Russ Pritchard
Pritchard has been fascinated by all aspects of the American Civil War since he was given an ambrotype of an ancestor, Captain Caleb Baker Jones, Company I, 13th Tennessee Infantry, in 1948 by his grandmother. An aunt took him to the National Park at Shiloh in 1952. He attended a meeting of the Memphis Gun Club in 1956 where he met John Ashworth. They became friends due to their similar interests in all things Confederate.
After going to prep school in Connecticut, 1954-1958, and becoming well acquainted with the gun store of Francis Bannerman & Co. in New York City, Pritchard spent four years as Washington & Lee University. During that time he spent considerable time visiting nearby battlefields. After graduation and two years active duty in the US Army he settled in Philadelphia. He became Executive Director of the Civil War Library and Museum in January 1976, a position he held until retirement in June 1995.

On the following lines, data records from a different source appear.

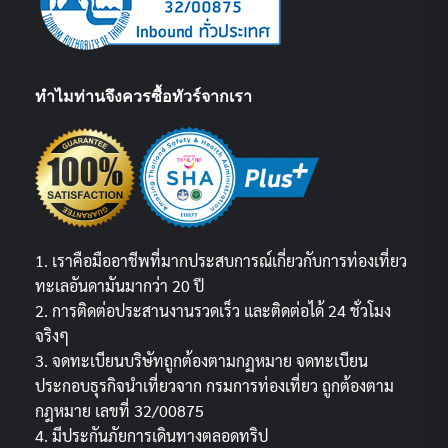
ทำไมท่านจึงควรซื้อทัวร์จากเรา
1. เราคือมืออาชีพที่มากประสบการณ์เกี่ยวกับการท่องเที่ยว
ทะเลอันดามันมากว่า 20 ปี
2. การติดต่อประสานงานรวดเร็ว และติดต่อได้ 24 ชั่วโมง
จริงๆ
3. จดทะเบียนบริษัทถูกต้องตามกฏหมาย จดทะเบียน
ประกอบธุรกิจนำเที่ยวจาก กรมการท่องเที่ยว ถูกต้องตาม
กฎหมาย เลขที่ 32/00875
4. มีประกันภัยการเดินทางตลอดทริป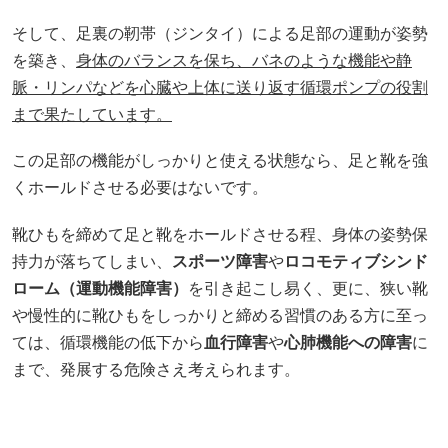
そして、足裏の靭帯（ジンタイ）による足部の運動が姿勢
を築き、
身体のバランスを保ち、バネのような機能や静
脈・リンパなどを心臓や上体に送り返す循環ポンプの役割
まで果たしています。
この足部の機能がしっかりと使える状態なら、足と靴を強
くホールドさせる必要はないです。
靴ひもを締めて足と靴をホールドさせる程、身体の姿勢保
持力が落ちてしまい、
スポーツ障害
や
ロコモティブシンド
ローム（運動機能障害）
を引き起こし易く、更に、狭い靴
や慢性的に靴ひもをしっかりと締める習慣のある方に至っ
ては、循環機能の低下から
血行障害
や
心肺機能への障害
に
まで、発展する危険さえ考えられます。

Pritchard’s first published writing appeared in The Quarterly Journal of the Company of Military Historians in 1960. Subsequent articles were published in The Monthly Bugle. the newsletter of the Pennsylvania Antique Gun Collectors Association. He also wrote auction reviews that were printed in the Maine Antique Digest. Over the years he has authored or co-authored a number of articles for North South Trader’s Civil War, and has several articles awaiting publication.
While at the museum in Philadelphia, Pritchard also acted as Technical Advisor for a number of heavily illustrated large format publications of Salamander Books, Ltd., London. In this capacity he selected items for photography and wrote captions for images included in the publications. Volumes produced included three Civil War titles, Commanders of the Civil War, 1989, Fighting Men of the Civil War, 1991, and Battlefields of the Civil War, 1991. These books were followed by The American Frontier, 1992, D-Day, Operation Overlord, 1993, and The War in the Pacific, 2000.
During this same period he was a contributor of a number of Confederate related entries to Encyclopedia of the Civil War published by Harper & Row in 1986. Pritchard supplied a number of Confederate longarms, handguns, edged weapons and accouterments from his personal collection for photography and wrote captions for Arms and Equipment of the Confederacy, part of the Echoes of Glory series published in 1991 by Time-Life. He also was an Editorial Advisor for Simon & Schuster, Inc. for the Encyclopedia of the Confederacy that appeared in 1993. He wrote a number of the entries dealing with ordnance topics for this four volume work and supplied examples from his personal collection for illustrations.
After retiring to Mississippi, Pritchard authored Civil War Weapons and Equipment, 2003, The Irish Brigade. A Pictorial History, 2004 and Raiders of the Civil War, 2005. For twenty years Pritchard and close friend, Cleveland Adger Huey of Columbia, South Carolina, researched and co-authored a major reference book, The English Connection. That book meticulously documented arms and equipment imported by the Confederacy from Great Britain during the Civil War was released in 2014. It was during this research that Pritchard and Ashworth became aware of the heretofore unrealized importance of shotguns in operations of the Confederate Ordnance Department. The result of the Pritchard – Ashworth collaboration is Confederate and Southern Agent Marked Shotguns, the first publication to explore this aspect of Confederate Ordnance activities.